Renowned Filmmaker Shekhar Kapur has termed entrepreneurship an act of chaos, which is born out of a dream, being "slaves to keywords such as innovation, capital structures, and scalability".
"A dream is not a structure. People who fund entrepreneurs work with structures, which gives rise to a conflict. So an entrepreneur spends his time fighting his way through the structure," said Kapoor, addressing delegates on the second day of TiEcon 2012 here on Saturday. He is also a member of National Innovation Council.
The panel on entrepreneurship, after deliberations at TiEcon 2012, urgently called for a national policy, covering key areas such as access to capital, healthcare and involvement of state governments, to create 30 to 40 million additional jobs.
"Having innovative ideas is the first step which needs to be followed by support including capital support," Arun Maira, member, Planning Commission, told delegates at the second day of The Indus Entrereneurs (TiE) annual conference, here on Saturday.
"The other key aspect is that of scaling up. We don't collaborate very well among each other, we get too stuck on our ideologies and very often don't see eye to eye. That comes in the way of scaling up," he added, according to a TiE press release.
Saurabh Srivastava, Chairman Emeritus, TiE Delhi chapter also reiterated the need for such a policy, to generate 30-40 million jobs and revenues over Rs.200 billion.
Social ventures are harder to predict, monitor and measure impact, said Robert Gertner, professor and deputy dean, Booth School of Business, University of Chicago, at the session on social entrepreneurship.
The panel on Education and Skill Development chaired by Sandeep Sinha, Managing Partner, Lumis Partners, said that this industry has enormous opportunities and entrepreneurs need to get their ideas into action and run them sustainably.
"There is money to be made in this segment.
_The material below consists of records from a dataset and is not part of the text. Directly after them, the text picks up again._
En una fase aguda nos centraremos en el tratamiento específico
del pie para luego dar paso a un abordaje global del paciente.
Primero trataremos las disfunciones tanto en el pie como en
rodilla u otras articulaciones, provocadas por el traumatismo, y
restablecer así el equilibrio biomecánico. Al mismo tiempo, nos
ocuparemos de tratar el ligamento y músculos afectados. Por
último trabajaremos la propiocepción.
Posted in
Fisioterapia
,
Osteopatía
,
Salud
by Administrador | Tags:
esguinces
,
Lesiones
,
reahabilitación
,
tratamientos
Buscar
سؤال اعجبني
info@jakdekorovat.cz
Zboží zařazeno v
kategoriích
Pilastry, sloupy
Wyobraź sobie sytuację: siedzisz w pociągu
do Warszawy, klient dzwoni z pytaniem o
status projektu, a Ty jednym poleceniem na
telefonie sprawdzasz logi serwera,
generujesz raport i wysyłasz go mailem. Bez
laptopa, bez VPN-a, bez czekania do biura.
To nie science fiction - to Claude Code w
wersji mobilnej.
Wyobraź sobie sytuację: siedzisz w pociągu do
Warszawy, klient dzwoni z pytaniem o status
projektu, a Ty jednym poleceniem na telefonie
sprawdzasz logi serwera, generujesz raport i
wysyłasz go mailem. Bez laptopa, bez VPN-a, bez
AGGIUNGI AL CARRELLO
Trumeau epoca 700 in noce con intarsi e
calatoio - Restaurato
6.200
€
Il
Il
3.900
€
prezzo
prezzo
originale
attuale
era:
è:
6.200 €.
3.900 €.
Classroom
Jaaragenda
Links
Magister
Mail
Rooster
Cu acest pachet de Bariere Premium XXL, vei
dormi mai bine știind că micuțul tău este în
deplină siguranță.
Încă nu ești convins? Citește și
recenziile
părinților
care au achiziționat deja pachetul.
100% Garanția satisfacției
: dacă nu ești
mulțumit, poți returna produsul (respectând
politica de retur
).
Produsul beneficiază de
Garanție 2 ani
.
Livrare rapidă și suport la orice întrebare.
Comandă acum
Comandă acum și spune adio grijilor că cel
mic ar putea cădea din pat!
Those who can manage the aspiration of the individual will be able to crack it," Dilip Chenoy, CEO & MD, National Skills Development Corporation, emphasizing the need for handholding people through placements. "Lack of teachers and trainers is a challenge. But entrepreneurs must see the problem as an opportunity," he said.
Harsh Chitale, CEO, HCL Infosystems, said this segment may not be amenable to rapid scaling. "The key challenge is the ability to scale profitably," he said. "The value proposition of an enterprise in the segment is not about training individuals. It is being able to give customers the right people who are fully trained and productive from the day one," Chitale said.
Amit Jain, CEO eHealthPoint, talked about the company's operations in Punjab villages. "We run primary healthcare centres in villages that have population from 4,000 to 10,000 people. We provide tele-medical consultations, on-site diagnostic tests, generic drugs at low rates, and clean drinking water through these centres. These villagers now have access to accurate diagnosis and treatment."
Ajay Bakshi, CEO, Max Healthcare, pointed out the need for disruptive healthcare technologies in India, as he fears that the healthcare system in India is moving towards the same expensive system that the US is now reeling under.